Politicians With Dual Citizenship Banned From Becoming Lawmakers In Iran
Iran has implemented a new law that prohibits Iranian politicians with dual citizenship from running for parliament, News About Nigeria reports.
This law also extends to individuals who hold permanent residency in another country, preventing them from serving as lawmakers.
The legislation, passed by Iranian legislators on Sunday and reported by the state news agency IRNA, aims to address potential conflicts of interest.
The decision to enact this law comes after the recent execution of Alireza Akbari, a British-Iranian and former prominent politician.

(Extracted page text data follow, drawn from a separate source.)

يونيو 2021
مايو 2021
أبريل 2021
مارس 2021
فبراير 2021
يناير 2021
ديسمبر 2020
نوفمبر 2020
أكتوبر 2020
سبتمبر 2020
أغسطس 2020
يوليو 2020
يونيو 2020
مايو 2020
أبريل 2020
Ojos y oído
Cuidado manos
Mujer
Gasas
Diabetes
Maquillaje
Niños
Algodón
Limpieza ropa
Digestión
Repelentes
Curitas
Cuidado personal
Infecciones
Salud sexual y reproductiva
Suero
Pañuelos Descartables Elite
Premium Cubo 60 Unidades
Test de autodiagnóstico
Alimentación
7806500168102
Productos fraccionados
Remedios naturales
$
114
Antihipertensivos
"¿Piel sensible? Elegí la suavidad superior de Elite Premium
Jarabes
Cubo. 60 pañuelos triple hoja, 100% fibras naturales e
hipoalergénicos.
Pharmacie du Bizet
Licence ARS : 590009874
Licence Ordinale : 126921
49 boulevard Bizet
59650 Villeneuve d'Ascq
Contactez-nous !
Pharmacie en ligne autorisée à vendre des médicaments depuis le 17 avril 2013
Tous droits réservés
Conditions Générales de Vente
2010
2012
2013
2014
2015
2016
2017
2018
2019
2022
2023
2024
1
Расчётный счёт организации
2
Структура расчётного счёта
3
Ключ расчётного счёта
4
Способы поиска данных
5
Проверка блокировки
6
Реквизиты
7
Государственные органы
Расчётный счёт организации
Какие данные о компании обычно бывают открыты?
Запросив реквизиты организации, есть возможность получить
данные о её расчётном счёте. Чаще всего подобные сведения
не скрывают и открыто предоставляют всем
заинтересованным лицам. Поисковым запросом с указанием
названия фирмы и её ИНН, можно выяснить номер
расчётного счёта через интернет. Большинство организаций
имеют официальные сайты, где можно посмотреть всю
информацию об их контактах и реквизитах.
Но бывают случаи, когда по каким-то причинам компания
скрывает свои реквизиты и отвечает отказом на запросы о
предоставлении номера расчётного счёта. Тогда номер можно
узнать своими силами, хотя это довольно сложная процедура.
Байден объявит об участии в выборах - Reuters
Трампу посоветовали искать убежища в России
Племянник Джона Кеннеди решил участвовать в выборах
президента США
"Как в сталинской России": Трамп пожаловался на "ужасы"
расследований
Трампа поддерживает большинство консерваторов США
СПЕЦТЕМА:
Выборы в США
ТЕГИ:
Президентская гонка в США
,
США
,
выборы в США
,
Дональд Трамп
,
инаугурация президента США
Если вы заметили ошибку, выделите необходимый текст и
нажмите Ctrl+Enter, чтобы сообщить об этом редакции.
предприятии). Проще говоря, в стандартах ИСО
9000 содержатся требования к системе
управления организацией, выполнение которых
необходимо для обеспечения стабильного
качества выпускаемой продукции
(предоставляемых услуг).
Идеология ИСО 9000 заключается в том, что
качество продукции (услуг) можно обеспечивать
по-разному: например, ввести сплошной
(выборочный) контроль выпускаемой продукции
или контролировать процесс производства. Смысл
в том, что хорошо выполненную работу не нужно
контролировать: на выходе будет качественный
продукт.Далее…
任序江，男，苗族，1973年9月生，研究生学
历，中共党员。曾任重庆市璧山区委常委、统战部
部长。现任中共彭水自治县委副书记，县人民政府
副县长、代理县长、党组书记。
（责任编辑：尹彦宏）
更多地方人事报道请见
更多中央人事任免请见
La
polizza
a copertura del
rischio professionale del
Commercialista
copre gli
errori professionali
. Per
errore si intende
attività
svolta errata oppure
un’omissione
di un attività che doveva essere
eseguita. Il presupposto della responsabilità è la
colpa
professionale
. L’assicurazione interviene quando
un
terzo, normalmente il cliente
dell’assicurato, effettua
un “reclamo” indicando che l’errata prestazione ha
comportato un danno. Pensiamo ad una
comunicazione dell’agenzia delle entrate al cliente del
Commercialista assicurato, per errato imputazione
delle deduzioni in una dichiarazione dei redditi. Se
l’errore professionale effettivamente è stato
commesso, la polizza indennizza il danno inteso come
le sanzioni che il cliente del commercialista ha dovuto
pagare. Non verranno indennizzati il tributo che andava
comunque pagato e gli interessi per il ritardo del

This event garnered international outrage and sparked a heated discussion among Iranian politicians regarding Akbari’s loyalty due to his British citizenship.
In response to such concerns, the government sought to establish regulations to ensure that only candidates with exclusive Iranian citizenship could run for the presidency, passing a similar bill in 2020.
Since the Islamic Revolution of 1979, millions of Iranians have chosen to reside in foreign countries.
Following the revolution, a significant portion of the population emigrated to Europe, the United States, or Canada.
Over the subsequent decades, many individuals relocated abroad for various reasons, including employment opportunities, educational pursuits, or to escape political persecution.
The motivation behind the new law is to eliminate potential conflicts of interest that could arise from individuals holding dual citizenship or permanent residency in another nation.
By disqualifying politicians with dual citizenship, the Iranian government aims to ensure that those elected to parliament possess undivided loyalty to the nation and are not influenced by external factors or agendas.
Critics argue that this law restricts the participation of highly qualified and experienced individuals who may have dual citizenship or permanent residency abroad.
They contend that diversity in representation is essential for a vibrant and inclusive democracy.
However, proponents of the law maintain that it is necessary to safeguard national interests and prevent undue foreign influence in Iranian politics.
Furthermore, the law reflects a broader trend in countries worldwide, where concerns about dual loyalty and potential conflicts of interest have led to similar restrictions on political participation.
Many nations perceive the exclusive allegiance of politicians as crucial for the effective governance and decision-making processes of a country.